- Exercise: Scan each line of the records for the word "LIST" and extract the ones that have it.

- Input:
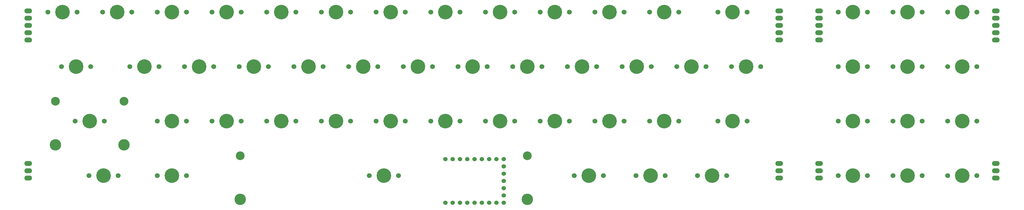
<source format=gts>
G04 #@! TF.GenerationSoftware,KiCad,Pcbnew,8.0.3*
G04 #@! TF.CreationDate,2024-09-06T14:15:15-05:00*
G04 #@! TF.ProjectId,keyboard,6b657962-6f61-4726-942e-6b696361645f,rev?*
G04 #@! TF.SameCoordinates,Original*
G04 #@! TF.FileFunction,Soldermask,Top*
G04 #@! TF.FilePolarity,Negative*
%FSLAX46Y46*%
G04 Gerber Fmt 4.6, Leading zero omitted, Abs format (unit mm)*
G04 Created by KiCad (PCBNEW 8.0.3) date 2024-09-06 14:15:15*
%MOMM*%
%LPD*%
G01*
G04 APERTURE LIST*
%ADD10C,5.100000*%
%ADD11C,1.701800*%
%ADD12C,3.987800*%
%ADD13O,2.700000X1.700000*%
%ADD14C,3.048000*%
%ADD15C,1.524000*%
G04 APERTURE END LIST*
D10*
X76200000Y-113506250D03*
D11*
X327342500Y-170656250D03*
D12*
X332422500Y-170656250D03*
D11*
X337502500Y-170656250D03*
D10*
X95250000Y-170656250D03*
D11*
X137795000Y-132556250D03*
D12*
X142875000Y-132556250D03*
D11*
X147955000Y-132556250D03*
X223520000Y-151606250D03*
D12*
X228600000Y-151606250D03*
D11*
X233680000Y-151606250D03*
D10*
X219075000Y-132556250D03*
X57150000Y-113506250D03*
D11*
X90170000Y-170656250D03*
D12*
X95250000Y-170656250D03*
D11*
X100330000Y-170656250D03*
X285432500Y-151606250D03*
D12*
X290512500Y-151606250D03*
D11*
X295592500Y-151606250D03*
D10*
X295275000Y-132556250D03*
X200025000Y-132556250D03*
X123825000Y-132556250D03*
D13*
X45243750Y-123190000D03*
X45243750Y-120650000D03*
X45243750Y-118110000D03*
X45243750Y-115570000D03*
X45243750Y-113030000D03*
D11*
X327342500Y-113506250D03*
D12*
X332422500Y-113506250D03*
D11*
X337502500Y-113506250D03*
D10*
X261937500Y-170656250D03*
D11*
X128270000Y-113506250D03*
D12*
X133350000Y-113506250D03*
D11*
X138430000Y-113506250D03*
D10*
X370522500Y-170656250D03*
D11*
X285432500Y-113506250D03*
D12*
X290512500Y-113506250D03*
D11*
X295592500Y-113506250D03*
X271145000Y-132556250D03*
D12*
X276225000Y-132556250D03*
D11*
X281305000Y-132556250D03*
X147320000Y-113506250D03*
D12*
X152400000Y-113506250D03*
D11*
X157480000Y-113506250D03*
D10*
X332422500Y-113506250D03*
X332422500Y-170656250D03*
X114300000Y-113506250D03*
X190500000Y-151606250D03*
D11*
X71120000Y-113506250D03*
D12*
X76200000Y-113506250D03*
D11*
X81280000Y-113506250D03*
X327342500Y-132556250D03*
D12*
X332422500Y-132556250D03*
D11*
X337502500Y-132556250D03*
D10*
X370522500Y-132556250D03*
D13*
X382181250Y-113030000D03*
X382181250Y-115570000D03*
X382181250Y-118110000D03*
X382181250Y-120650000D03*
X382181250Y-123190000D03*
D10*
X351472500Y-113506250D03*
D11*
X185420000Y-113506250D03*
D12*
X190500000Y-113506250D03*
D11*
X195580000Y-113506250D03*
D10*
X66675000Y-151606250D03*
X351472500Y-132556250D03*
D14*
X54737000Y-144621250D03*
D12*
X54737000Y-159861250D03*
D11*
X61595000Y-151606250D03*
D12*
X66675000Y-151606250D03*
D11*
X71755000Y-151606250D03*
D14*
X78613000Y-144621250D03*
D12*
X78613000Y-159861250D03*
D13*
X320675000Y-123190000D03*
X320675000Y-120650000D03*
X320675000Y-118110000D03*
X320675000Y-115570000D03*
X320675000Y-113030000D03*
D10*
X95250000Y-151606250D03*
X257175000Y-132556250D03*
X142875000Y-132556250D03*
D11*
X90170000Y-113506250D03*
D12*
X95250000Y-113506250D03*
D11*
X100330000Y-113506250D03*
D10*
X152400000Y-151606250D03*
D11*
X365442500Y-151606250D03*
D12*
X370522500Y-151606250D03*
D11*
X375602500Y-151606250D03*
D10*
X133350000Y-113506250D03*
D11*
X99695000Y-132556250D03*
D12*
X104775000Y-132556250D03*
D11*
X109855000Y-132556250D03*
X80645000Y-132556250D03*
D12*
X85725000Y-132556250D03*
D11*
X90805000Y-132556250D03*
D10*
X266700000Y-113506250D03*
X240506250Y-170656250D03*
X190500000Y-113506250D03*
D11*
X175895000Y-132556250D03*
D12*
X180975000Y-132556250D03*
D11*
X186055000Y-132556250D03*
X194945000Y-132556250D03*
D12*
X200025000Y-132556250D03*
D11*
X205105000Y-132556250D03*
D10*
X114300000Y-151606250D03*
D11*
X213995000Y-132556250D03*
D12*
X219075000Y-132556250D03*
D11*
X224155000Y-132556250D03*
X90170000Y-151606250D03*
D12*
X95250000Y-151606250D03*
D11*
X100330000Y-151606250D03*
D10*
X152400000Y-113506250D03*
X247650000Y-151606250D03*
X209550000Y-113506250D03*
X228600000Y-151606250D03*
D13*
X306775000Y-166370000D03*
X306775000Y-168910000D03*
X306775000Y-171450000D03*
D11*
X166370000Y-113506250D03*
D12*
X171450000Y-113506250D03*
D11*
X176530000Y-113506250D03*
D10*
X104775000Y-132556250D03*
X266700000Y-151606250D03*
D11*
X204470000Y-113506250D03*
D12*
X209550000Y-113506250D03*
D11*
X214630000Y-113506250D03*
X109220000Y-113506250D03*
D12*
X114300000Y-113506250D03*
D11*
X119380000Y-113506250D03*
X166370000Y-151606250D03*
D12*
X171450000Y-151606250D03*
D11*
X176530000Y-151606250D03*
D10*
X351472500Y-151606250D03*
D11*
X66357500Y-170656250D03*
D12*
X71437500Y-170656250D03*
D11*
X76517500Y-170656250D03*
D10*
X133350000Y-151606250D03*
D11*
X128270000Y-151606250D03*
D12*
X133350000Y-151606250D03*
D11*
X138430000Y-151606250D03*
X346392500Y-113506250D03*
D12*
X351472500Y-113506250D03*
D11*
X356552500Y-113506250D03*
X346392500Y-170656250D03*
D12*
X351472500Y-170656250D03*
D11*
X356552500Y-170656250D03*
X52070000Y-113506250D03*
D12*
X57150000Y-113506250D03*
D11*
X62230000Y-113506250D03*
D10*
X171450000Y-151606250D03*
D11*
X147320000Y-151606250D03*
D12*
X152400000Y-151606250D03*
D11*
X157480000Y-151606250D03*
X233045000Y-132556250D03*
D12*
X238125000Y-132556250D03*
D11*
X243205000Y-132556250D03*
D10*
X209550000Y-151606250D03*
X370522500Y-113506250D03*
D11*
X261620000Y-113506250D03*
D12*
X266700000Y-113506250D03*
D11*
X271780000Y-113506250D03*
X346392500Y-151606250D03*
D12*
X351472500Y-151606250D03*
D11*
X356552500Y-151606250D03*
X235426250Y-170656250D03*
D12*
X240506250Y-170656250D03*
D11*
X245586250Y-170656250D03*
D13*
X306775000Y-113030000D03*
X306775000Y-115570000D03*
X306775000Y-118110000D03*
X306775000Y-120650000D03*
X306775000Y-123190000D03*
D10*
X247650000Y-113506250D03*
X169068750Y-170656250D03*
X95250000Y-113506250D03*
X351472500Y-170656250D03*
D11*
X327342500Y-151606250D03*
D12*
X332422500Y-151606250D03*
D11*
X337502500Y-151606250D03*
D10*
X332422500Y-132556250D03*
X290512500Y-151606250D03*
D13*
X382181250Y-166370000D03*
X382181250Y-168910000D03*
X382181250Y-171450000D03*
D11*
X261620000Y-151606250D03*
D12*
X266700000Y-151606250D03*
D11*
X271780000Y-151606250D03*
D10*
X283368750Y-170656250D03*
D11*
X290195000Y-132556250D03*
D12*
X295275000Y-132556250D03*
D11*
X300355000Y-132556250D03*
D10*
X370522500Y-151606250D03*
X332422500Y-151606250D03*
X71437500Y-170656250D03*
X61912500Y-132556250D03*
D11*
X278288750Y-170656250D03*
D12*
X283368750Y-170656250D03*
D11*
X288448750Y-170656250D03*
D10*
X180975000Y-132556250D03*
X290512500Y-113506250D03*
D11*
X256857500Y-170656250D03*
D12*
X261937500Y-170656250D03*
D11*
X267017500Y-170656250D03*
X346392500Y-132556250D03*
D12*
X351472500Y-132556250D03*
D11*
X356552500Y-132556250D03*
X56832500Y-132556250D03*
D12*
X61912500Y-132556250D03*
D11*
X66992500Y-132556250D03*
X252095000Y-132556250D03*
D12*
X257175000Y-132556250D03*
D11*
X262255000Y-132556250D03*
X109220000Y-151606250D03*
D12*
X114300000Y-151606250D03*
D11*
X119380000Y-151606250D03*
X156845000Y-132556250D03*
D12*
X161925000Y-132556250D03*
D11*
X167005000Y-132556250D03*
X204470000Y-151606250D03*
D12*
X209550000Y-151606250D03*
D11*
X214630000Y-151606250D03*
D14*
X119068750Y-163671250D03*
D12*
X119068750Y-178911250D03*
D11*
X163988750Y-170656250D03*
D12*
X169068750Y-170656250D03*
D11*
X174148750Y-170656250D03*
D14*
X219068750Y-163671250D03*
D12*
X219068750Y-178911250D03*
D13*
X45243750Y-171450000D03*
X45243750Y-168910000D03*
X45243750Y-166370000D03*
D11*
X365442500Y-113506250D03*
D12*
X370522500Y-113506250D03*
D11*
X375602500Y-113506250D03*
X242570000Y-151606250D03*
D12*
X247650000Y-151606250D03*
D11*
X252730000Y-151606250D03*
D10*
X171450000Y-113506250D03*
D11*
X185420000Y-151606250D03*
D12*
X190500000Y-151606250D03*
D11*
X195580000Y-151606250D03*
X365442500Y-170656250D03*
D12*
X370522500Y-170656250D03*
D11*
X375602500Y-170656250D03*
X242570000Y-113506250D03*
D12*
X247650000Y-113506250D03*
D11*
X252730000Y-113506250D03*
X223520000Y-113506250D03*
D12*
X228600000Y-113506250D03*
D11*
X233680000Y-113506250D03*
D10*
X228600000Y-113506250D03*
X161925000Y-132556250D03*
X238125000Y-132556250D03*
D13*
X320675000Y-171450000D03*
X320675000Y-168910000D03*
X320675000Y-166370000D03*
D11*
X118745000Y-132556250D03*
D12*
X123825000Y-132556250D03*
D11*
X128905000Y-132556250D03*
X365442500Y-132556250D03*
D12*
X370522500Y-132556250D03*
D11*
X375602500Y-132556250D03*
D10*
X85725000Y-132556250D03*
X276225000Y-132556250D03*
D15*
X190500000Y-180086000D03*
X193040000Y-180086000D03*
X195580000Y-180086000D03*
X198120000Y-180086000D03*
X200660000Y-180086000D03*
X203200000Y-180086000D03*
X205740000Y-180086000D03*
X208280000Y-180086000D03*
X210820000Y-180086000D03*
X210820000Y-177546000D03*
X210820000Y-175006000D03*
X210820000Y-172466000D03*
X210820000Y-169926000D03*
X210820000Y-167386000D03*
X210820000Y-164846000D03*
X208280000Y-164846000D03*
X205740000Y-164846000D03*
X203200000Y-164846000D03*
X200660000Y-164846000D03*
X198120000Y-164846000D03*
X195580000Y-164846000D03*
X193040000Y-164846000D03*
X190500000Y-164846000D03*
M02*

</source>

- Response to this task:
G04 APERTURE LIST*
G04 APERTURE END LIST*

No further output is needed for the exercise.